Posted by: Vic | 25 June 2019 at 11:18 AM
Vic
"Most?"
Posted by: turcopolier | 25 June 2019 at 11:24 AM
And well worth reading too.
IMO the same thing (the domination at all levels in bureaucracies of "managers") is one of the principal reasons why I think the West's day is coming to a close. Tremendous Clausewitzian friction is added to every action by this tribe of close-minded self-obsessed sycophants proliferating like cockroaches. Seen it everywhere.
There's the private will (I want to get ahead), the general will (what's best for all of us) and the corporate will (what's best for the organisation). These "managers" fuse the private and corporate wills into an indestructible mass.

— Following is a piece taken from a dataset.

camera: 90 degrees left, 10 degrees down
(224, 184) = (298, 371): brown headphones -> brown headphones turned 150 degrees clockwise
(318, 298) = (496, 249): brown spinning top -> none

Posted by: Patrick Armstrong | 25 June 2019 at 11:25 AM
The BoJ experience is that a central bank's balance sheet can exceed GDP, that it can effectively own the government bond market and it can be the largest shareholder of a wide swath of publicly traded companies, with no deleterious effect to their currency. Note that the BoJ has been at the debasement game for two decades and has failed.
Even with annual trillion dollar increases in US national debt and the Chinese shedding dollar reserves, yields are dropping. The demise of the USD which has been forecast for decades has been a losing trade.
Posted by: blue peacock | 25 June 2019 at 01:55 PM
Apparently nothing can stop them from leaking to their friends in the Democrat media and THAT gives major skepticism of their "dedicated impartiality."